Belge:
::::::::

Bu dünya iyilikle dolu; insanlar birbirine emek veriyor ki eksikler tamamlansın, çocuklar büyüsün, engelliler kanat takıp uçsun, birinde olan ötekinde de olsun. Kötülüğün gürültüsü kulakları sağır edince ince işlerin sesini duymak karıncanın ayak sesini duymak kadar zorlaştı.
Altın ve Bakır (2011) filminin yönetmeni Homayaun Assadian son derece yavaş akan neredeyse gerçek yaşamla aynı anda ilerleyen bir aşk hikayesi anlatmış. Seyyid ile Zehra’nın birlikte dokudukları halıda müşahhaslaştığı gibi, dualarla, renklerle, hastalık ve fedakarlıklarla geçen bir hayat.

::::::::

Kayıtlı veriler:
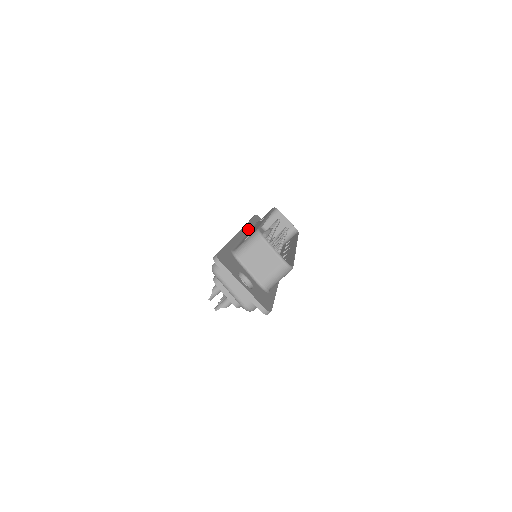
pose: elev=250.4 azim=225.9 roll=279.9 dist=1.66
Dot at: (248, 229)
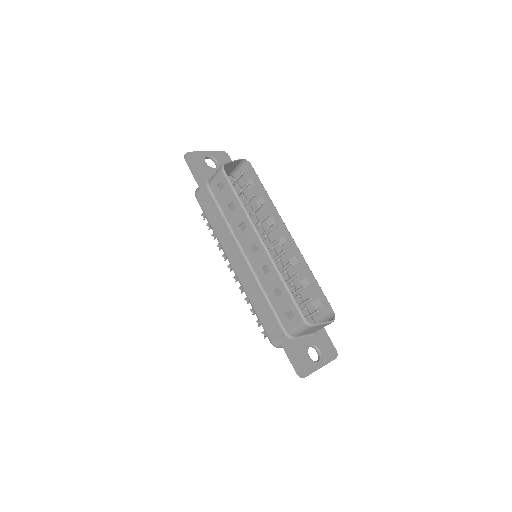
Dot at: (231, 235)
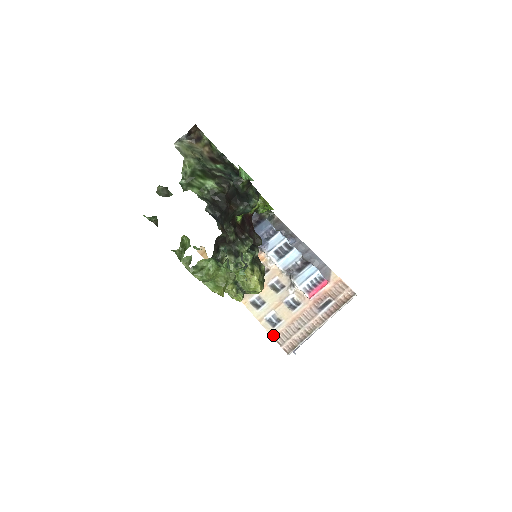
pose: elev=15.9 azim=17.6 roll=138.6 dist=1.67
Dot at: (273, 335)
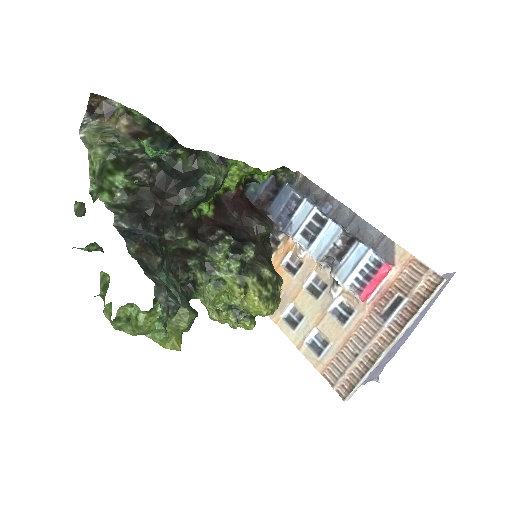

::::::::

Yapılacak görevler:
• 1. Altın ve Bakır yazısına göre filmin yönetmeni kimdir?
• 2. Altın ve Bakır yazısı, Seyyid ile Zehra'nın hayatının neyle geçtiğini sayıyor. Bunların tamamını listeleyin.
• 3. Altın ve Bakır yazısını son cümlesinden sonra sürdürün.

Görev sonuçları:
• 1. Homayaun Assadian

• 2. Dualar, renkler, hastalık ve fedakarlıklar.

• 3.
Seyyid Rıza Kazım Nişaburî hayatını ilme adamış o medrese senin bu medrese benim dolaşarak bir arının bal toplaması gibi çalışıp çabalayan genç bir öğrencidir. Çocukluğunda Nişabur’da başladığı eğitimine Meşhed’de Han Medresesinde devam eder. Kelam Tefsir gibi dersler veren hocaları takip ettikten sonra Yezd şehrindeki bilgi kısmetinin peşinde koşar. Sonunda ünlü alim Hacı Rahim beyin ahlak derslerine devam etmek üzere Tahran’a geldiğinde yanında karısı Zehra, ilkokula giden kızı Atıfe ve henüz emeklemeye başlayan oğlu Ali Emir var.
Yaşlı ev sahibi Azam hanım kutular dolusu kitabı eşya sanıp bu dünyaperestliği yadırgamıştır. Kendisi dul bir kadın olarak oldukça şikayetçi bir kişi, down sendromlu genç bir kız olan evladını mümkün mertebe gözlerden uzak tutmaya çalışmak onu psikosomatik hastalıklara düçar etmiş.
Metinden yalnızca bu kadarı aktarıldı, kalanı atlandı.